(YOUR OBJECTIVE):
None of the pictures should appear; the lines from the line containing "f_number: 3.9" through the last line of the listing must be repeated exactly.

(SUPPLIED DATA):

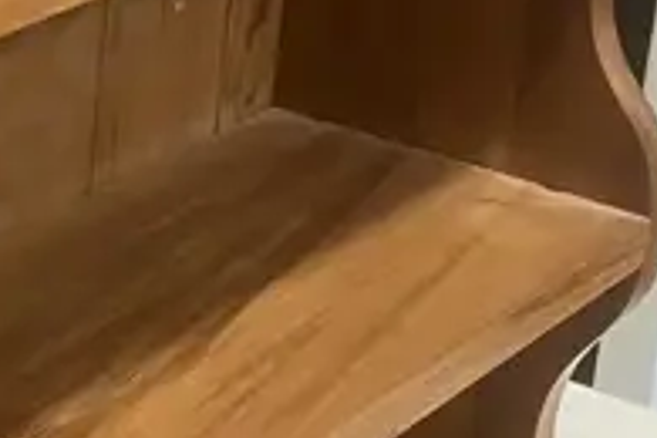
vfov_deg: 9.0
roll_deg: -4.4
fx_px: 2792
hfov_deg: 13.2
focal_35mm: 153
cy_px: 155
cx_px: -20
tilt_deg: -19.2
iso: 100
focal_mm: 3.99
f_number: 1.8
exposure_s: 1/50
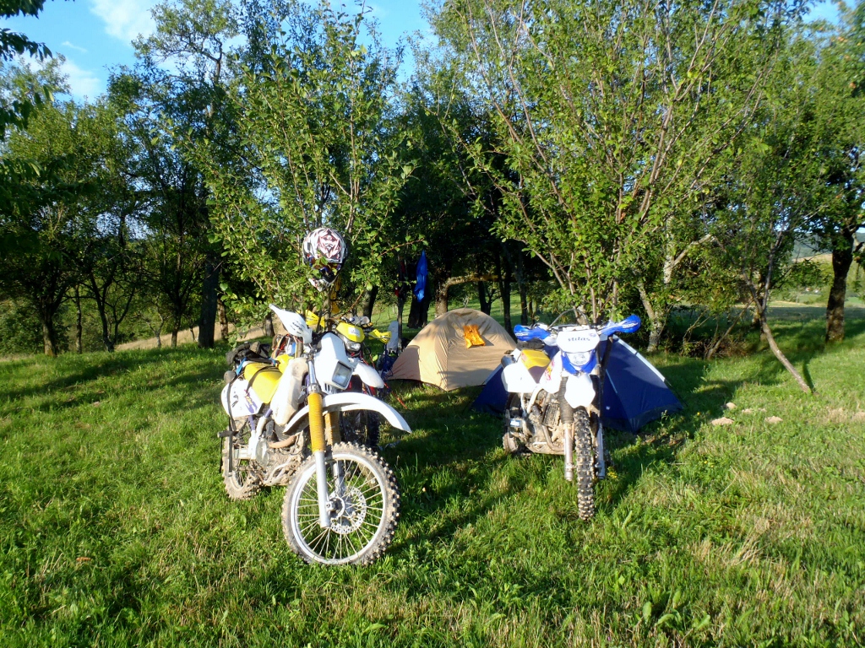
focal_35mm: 28
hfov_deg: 63.4
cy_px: 324
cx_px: 432
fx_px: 700
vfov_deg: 49.7
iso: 80
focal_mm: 5
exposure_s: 1/160
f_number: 3.9
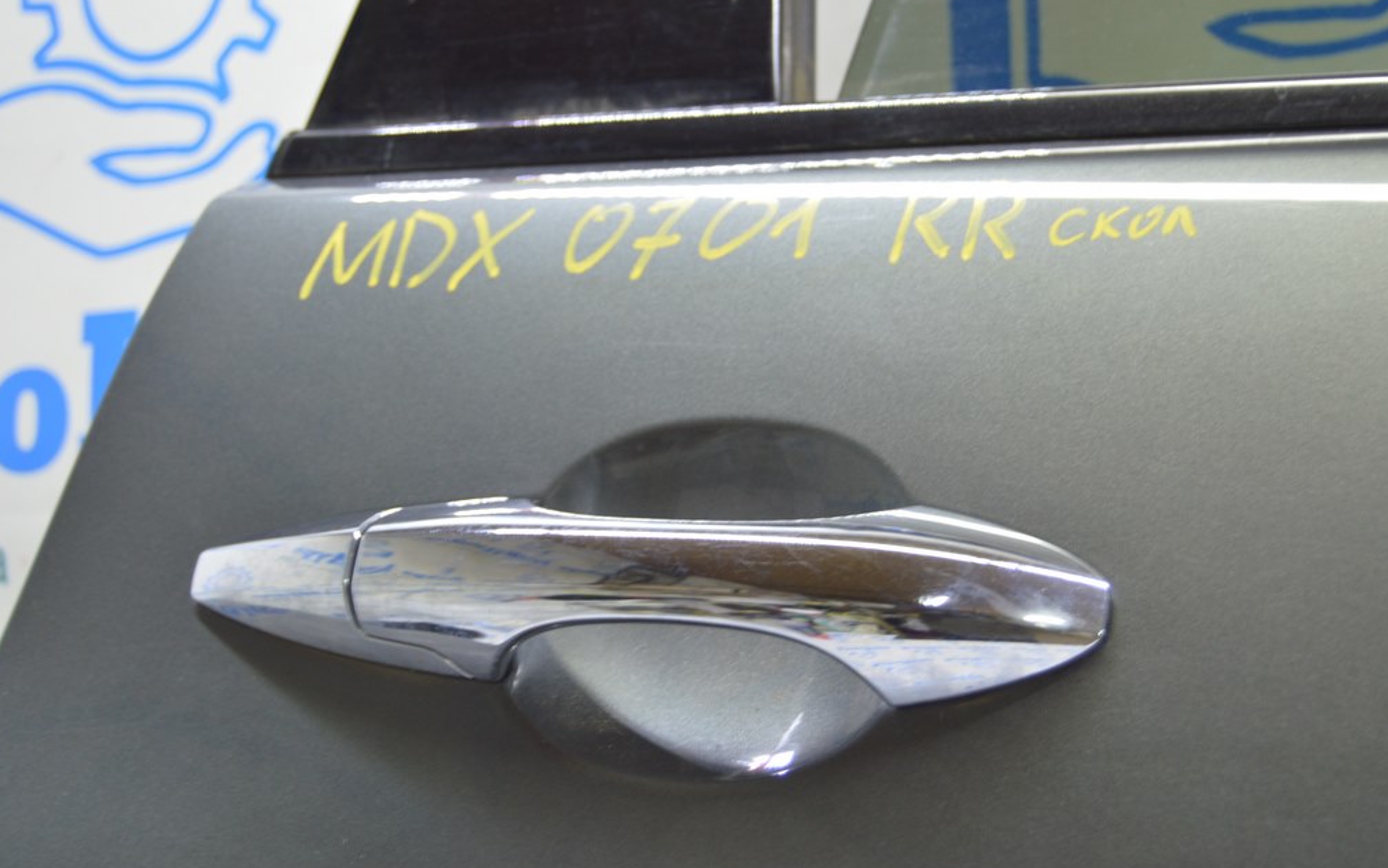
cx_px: 695
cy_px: 448
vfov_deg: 22.0
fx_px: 2232
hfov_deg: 34.5
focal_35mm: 59
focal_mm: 38
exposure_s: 1/13
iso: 400
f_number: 5.6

(EXERCISE RESPONSE):
f_number: 3.9
cx_px: 695
cy_px: 448
vfov_deg: 22.0
fx_px: 2232
hfov_deg: 34.5
focal_35mm: 59
focal_mm: 38
exposure_s: 1/13
iso: 400
f_number: 5.6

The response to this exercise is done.